> [Work to be completed]
Reproduce each of the following lines exactly as it appears, from the first to the last.

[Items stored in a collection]
::::::::::

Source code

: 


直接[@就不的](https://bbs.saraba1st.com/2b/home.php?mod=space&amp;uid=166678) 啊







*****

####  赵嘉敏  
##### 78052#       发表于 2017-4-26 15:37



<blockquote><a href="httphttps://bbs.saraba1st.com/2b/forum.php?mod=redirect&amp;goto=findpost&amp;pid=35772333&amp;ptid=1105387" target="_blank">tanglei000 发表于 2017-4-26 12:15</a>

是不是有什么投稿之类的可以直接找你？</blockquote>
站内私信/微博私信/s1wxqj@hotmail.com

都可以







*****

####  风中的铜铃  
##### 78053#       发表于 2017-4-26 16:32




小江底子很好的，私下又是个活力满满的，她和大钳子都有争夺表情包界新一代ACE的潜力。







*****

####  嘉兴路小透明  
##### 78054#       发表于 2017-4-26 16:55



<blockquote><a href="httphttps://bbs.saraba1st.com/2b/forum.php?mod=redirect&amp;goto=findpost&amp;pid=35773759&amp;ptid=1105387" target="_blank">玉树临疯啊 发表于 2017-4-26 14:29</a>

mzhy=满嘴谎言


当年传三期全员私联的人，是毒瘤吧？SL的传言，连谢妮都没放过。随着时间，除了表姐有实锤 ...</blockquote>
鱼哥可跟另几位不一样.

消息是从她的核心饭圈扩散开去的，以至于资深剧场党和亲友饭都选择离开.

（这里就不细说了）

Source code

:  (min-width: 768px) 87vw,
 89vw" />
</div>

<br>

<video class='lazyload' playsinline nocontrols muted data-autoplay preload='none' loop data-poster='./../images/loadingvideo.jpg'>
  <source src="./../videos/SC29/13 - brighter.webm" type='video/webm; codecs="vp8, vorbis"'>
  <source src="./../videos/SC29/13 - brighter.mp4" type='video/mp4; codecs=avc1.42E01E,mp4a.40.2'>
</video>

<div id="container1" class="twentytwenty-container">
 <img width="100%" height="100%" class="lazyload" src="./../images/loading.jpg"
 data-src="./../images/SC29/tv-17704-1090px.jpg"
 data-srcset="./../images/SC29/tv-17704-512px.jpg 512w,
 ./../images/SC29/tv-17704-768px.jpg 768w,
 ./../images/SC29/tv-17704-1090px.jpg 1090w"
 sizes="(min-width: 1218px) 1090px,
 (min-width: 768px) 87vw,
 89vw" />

::::::::::

> [Solution to this exercise]
Source code

: 


直接[@就不的](https://bbs.saraba1st.com/2b/home.php?mod=space&amp;uid=166678) 啊







*****

####  赵嘉敏  
##### 78052#       发表于 2017-4-26 15:37



<blockquote><a href="httphttps://bbs.saraba1st.com/2b/forum.php?mod=redirect&amp;goto=findpost&amp;pid=35772333&amp;ptid=1105387" target="_blank">tanglei000 发表于 2017-4-26 12:15</a>

是不是有什么投稿之类的可以直接找你？</blockquote>
站内私信/微博私信/s1wxqj@hotmail.com

都可以







*****

####  风中的铜铃  
##### 78053#       发表于 2017-4-26 16:32




小江底子很好的，私下又是个活力满满的，她和大钳子都有争夺表情包界新一代ACE的潜力。







*****

####  嘉兴路小透明  
##### 78054#       发表于 2017-4-26 16:55



<blockquote><a href="httphttps://bbs.saraba1st.com/2b/forum.php?mod=redirect&amp;goto=findpost&amp;pid=35773759&amp;ptid=1105387" target="_blank">玉树临疯啊 发表于 2017-4-26 14:29</a>

mzhy=满嘴谎言


当年传三期全员私联的人，是毒瘤吧？SL的传言，连谢妮都没放过。随着时间，除了表姐有实锤 ...</blockquote>
鱼哥可跟另几位不一样.

消息是从她的核心饭圈扩散开去的，以至于资深剧场党和亲友饭都选择离开.

（这里就不细说了）

Source code

:  (min-width: 768px) 87vw,
 89vw" />
</div>

<br>

<video class='lazyload' playsinline nocontrols muted data-autoplay preload='none' loop data-poster='./../images/loadingvideo.jpg'>
  <source src="./../videos/SC29/13 - brighter.webm" type='video/webm; codecs="vp8, vorbis"'>
  <source src="./../videos/SC29/13 - brighter.mp4" type='video/mp4; codecs=avc1.42E01E,mp4a.40.2'>
</video>

<div id="container1" class="twentytwenty-container">
 <img width="100%" height="100%" class="lazyload" src="./../images/loading.jpg"
 data-src="./../images/SC29/tv-17704-1090px.jpg"
 data-srcset="./../images/SC29/tv-17704-512px.jpg 512w,
 ./../images/SC29/tv-17704-768px.jpg 768w,
 ./../images/SC29/tv-17704-1090px.jpg 1090w"
 sizes="(min-width: 1218px) 1090px,
 (min-width: 768px) 87vw,
 89vw" />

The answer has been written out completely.